Oh Kate good luck .. I am sure she will be fine ... 

I am hoping the pen idea will work as it can be set up like a large crate and then expanded to give Picnic more freedom ... eventually bye bye pen and welcome total freedom lol ...I wont give Picnic full freedom for a while .. as she will chew  

My dogs have all loved their cartes, so for this reason I wasnt going to change .... if it fails the crates can return with their lovely new cushions in them


----------



## Lozza (Jun 3, 2011)

Boston is getting a second bed for the living room for Christmas. He just loves to lay under things (mainly the ottoman at the moment), so I splashed out for a snuggle bed at http://www.charleychau.com/categories/our-products/stylish-dog-beds

It won't be his main bed tho. He will still be sleeping in his crate for a while yet.


----------



## JoJo (Mar 2, 2011)

Lozza I like these snuggle beds too .. do they come in human side   

Aren't are poos so spoilt .. I know my dogs will love their new dog cushions, I did opt for the waterproof lining .. well they get so soggy on walks and this way the cushions wont get pongy of the woods and cow fields


----------



## wellerfeller (Jul 12, 2011)

Jedicrazy said:


> Looking at maybe getting one of these or should I say Santa Paws is!
> 
> Karen, is the bed washable? If I go for it I would prefer an oatmeal one to blend in with the carpet...but it would have to be washable. Do you think the small size is ok for Obi or go for a medium?

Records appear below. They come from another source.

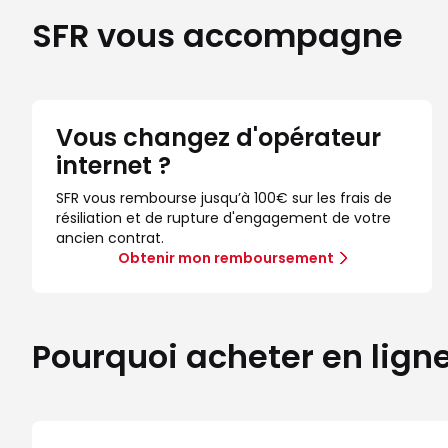
SFR vous accompagne
Vous changez d'opérateur
internet ?
SFR vous rembourse jusqu’à 100€ sur les frais de
résiliation et de rupture d'engagement de votre
ancien contrat.
Obtenir mon remboursement
Pourquoi acheter en lign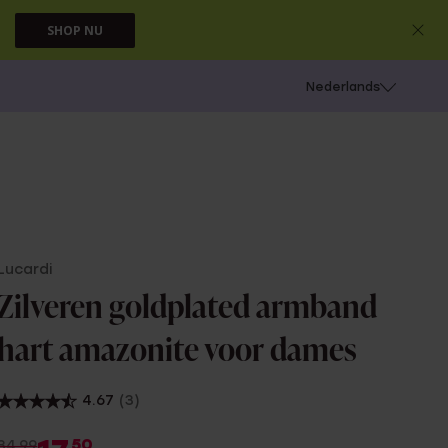
SHOP NU
 schieten
Nederlands
Lucardi
Zilveren goldplated armband
hart amazonite voor dames
4.67
(3)
50
34.99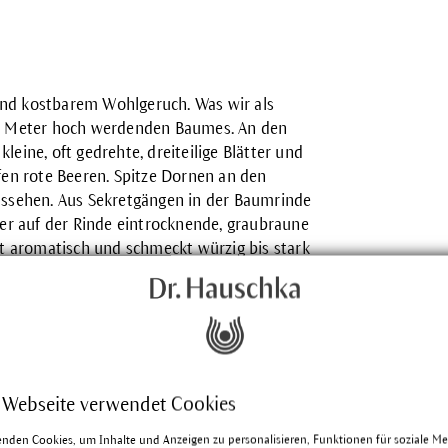
und kostbarem Wohlgeruch. Was wir als
u 3 Meter hoch werdenden Baumes. An den
eine, oft gedrehte, dreiteilige Blätter und
fen rote Beeren. Spitze Dornen an den
ussehen. Aus Sekretgängen in der Baumrinde
Der auf der Rinde eintrocknende, graubraune
ht aromatisch und schmeckt würzig bis stark
 Webseite verwendet Cookies
utlich aus den beiden griechischen Worten
enden Cookies, um Inhalte und Anzeigen zu personalisieren, Funktionen für soziale M
os“ = tragend zusammen. Der Artname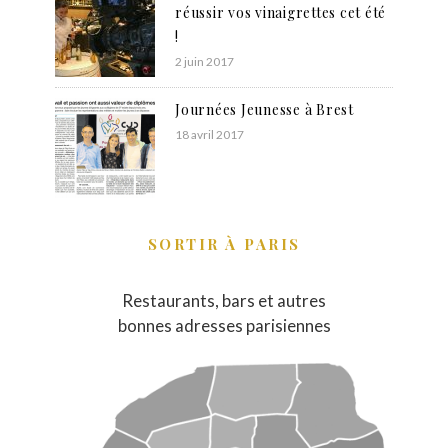
réussir vos vinaigrettes cet été
!
2 juin 2017
Journées Jeunesse à Brest
18 avril 2017
SORTIR À PARIS
Restaurants, bars et autres
bonnes adresses parisiennes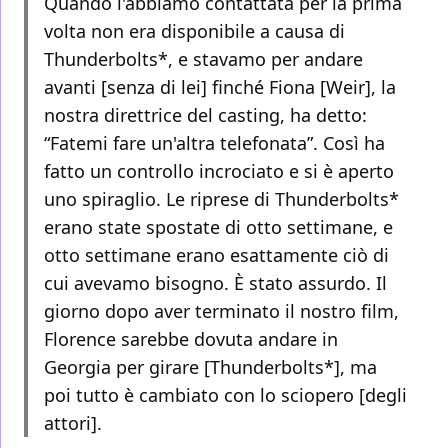
Quando l'abbiamo contattata per la prima
volta non era disponibile a causa di
Thunderbolts*, e stavamo per andare
avanti [senza di lei] finché Fiona [Weir], la
nostra direttrice del casting, ha detto:
“Fatemi fare un'altra telefonata”. Così ha
fatto un controllo incrociato e si è aperto
uno spiraglio. Le riprese di Thunderbolts*
erano state spostate di otto settimane, e
otto settimane erano esattamente ciò di
cui avevamo bisogno. È stato assurdo. Il
giorno dopo aver terminato il nostro film,
Florence sarebbe dovuta andare in
Georgia per girare [Thunderbolts*], ma
poi tutto è cambiato con lo sciopero [degli
attori].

Hi Clare yes they are washable. we have the mesh cover though so just needs a wipe.
I think may be go for a med, I know he is only little but he may like to stretch out, judging by his fireplace bed 

Are you going to get him a sheepskin to go with it?????


----------



## Jedicrazy (Apr 26, 2011)

wellerfeller said:


> Hi Clare yes they are washable. we have the mesh cover though so just needs a wipe.
> I think may be go for a med, I know he is only little but he may like to stretch out, judging by his fireplace bed
> 
> Are you going to get him a sheepskin to go with it?????

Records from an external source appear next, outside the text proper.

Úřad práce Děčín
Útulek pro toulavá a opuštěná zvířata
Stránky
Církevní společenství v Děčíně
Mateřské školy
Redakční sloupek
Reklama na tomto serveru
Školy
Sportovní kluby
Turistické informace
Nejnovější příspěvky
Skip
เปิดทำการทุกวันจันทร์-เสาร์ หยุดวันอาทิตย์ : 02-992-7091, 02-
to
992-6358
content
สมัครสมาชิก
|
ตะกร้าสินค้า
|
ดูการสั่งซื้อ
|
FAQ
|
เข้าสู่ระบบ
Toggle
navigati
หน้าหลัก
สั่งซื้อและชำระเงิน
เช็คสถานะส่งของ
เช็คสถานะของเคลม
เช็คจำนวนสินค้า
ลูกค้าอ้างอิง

Thanks Karen! If I go for this one then yes definitely a lovely snuggly sheepskin to go with it. I'm torn between this type of bed and this one at the moment:

http://www.muddypaws.co.uk/muddy-pa...y-dog-heavy-duty-waterproof-bed/prod_545.html

If I go for the waterproof then I would get a furry throw to line it on colder nights. 

I just don't know.... :decision:

Part of me thinks he will prefer the raised bed but the other one looks more snuggly! This is crazy...I can't decide!


----------



## JoJo (Mar 2, 2011)

Solution Clare .. one of each .. shhhh I wont tell


----------



## wellerfeller (Jul 12, 2011)

Get both one for each room???? 

He deserves it!!


----------



## JoJo (Mar 2, 2011)

Hey I am with you Karen ..... 

Get both for Obi ... oh I do love dog shopping .. and Clare I would love you to review them both on MDL


----------



## Jedicrazy (Apr 26, 2011)

Right, I've decided! I have a feeling Obi will prefer the raised bed so I'm going to go for that one. If I'm wrong then I can always get the other one

Now I just have to choose the colour of the Sheepskin...another choice  I've emailed them to get a picture of the colour choice as couldn't find a picture on the web site just the colour names. 

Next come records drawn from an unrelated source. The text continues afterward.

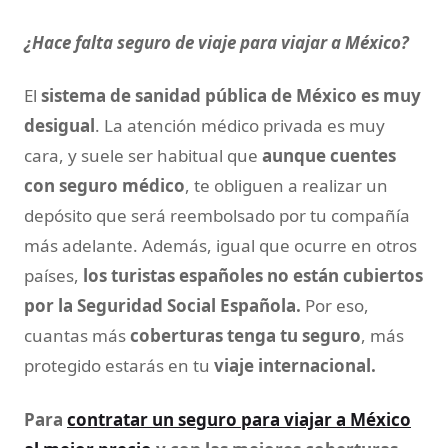
¿Hace falta seguro de viaje para viajar a México?
El
sistema de sanidad pública de México es muy
desigual
. La atención médico privada es muy
cara, y suele ser habitual que
aunque cuentes
con seguro médico
, te obliguen a realizar un
depósito que será reembolsado por tu compañía
más adelante. Además, igual que ocurre en otros
países,
los turistas españoles no están cubiertos
por la Seguridad Social Española.
Por eso,
cuantas más
coberturas tenga tu seguro
, más
protegido estarás en tu
viaje internacional.
Para
contratar un seguro para viajar a México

Jojo, will happily review it for you when I get it. Think Santa Paws might give him this present early!


----------



## JoJo (Mar 2, 2011)

Good choice ... I would love you to review this product please .. if it gets the thumbs up from Weller and Obi .. thats good enough for me...   ... Santa Paws is being so good to our poos this year xxx


----------



## wellerfeller (Jul 12, 2011)

Jedicrazy said:


> Right, I've decided! I have a feeling Obi will prefer the raised bed so I'm going to go for that one. If I'm wrong then I can always get the other one
> 
> Now I just have to choose the colour of the Sheepskin...another choice  I've emailed them to get a picture of the colour choice as couldn't find a picture on the web site just the colour names.
> 
> Jojo, will happily review it for you when I get it. Think Santa Paws might give him this present early!


I'm not entirely sure but think the sheepskin may only come in black. I would definately recommend getting one though as Weller refuses to lay in his bed without it!


----------



## Janev1000 (Oct 4, 2011)

Very pleased with this new bed for Biscuit from Pet Planet. Saw this one at the weekend in a pet shop and got it cheaper online. This one's just for laying out on in the living room - so cosy!! Just need a wood burner to go with it - oh and spot the cockapoo!!


----------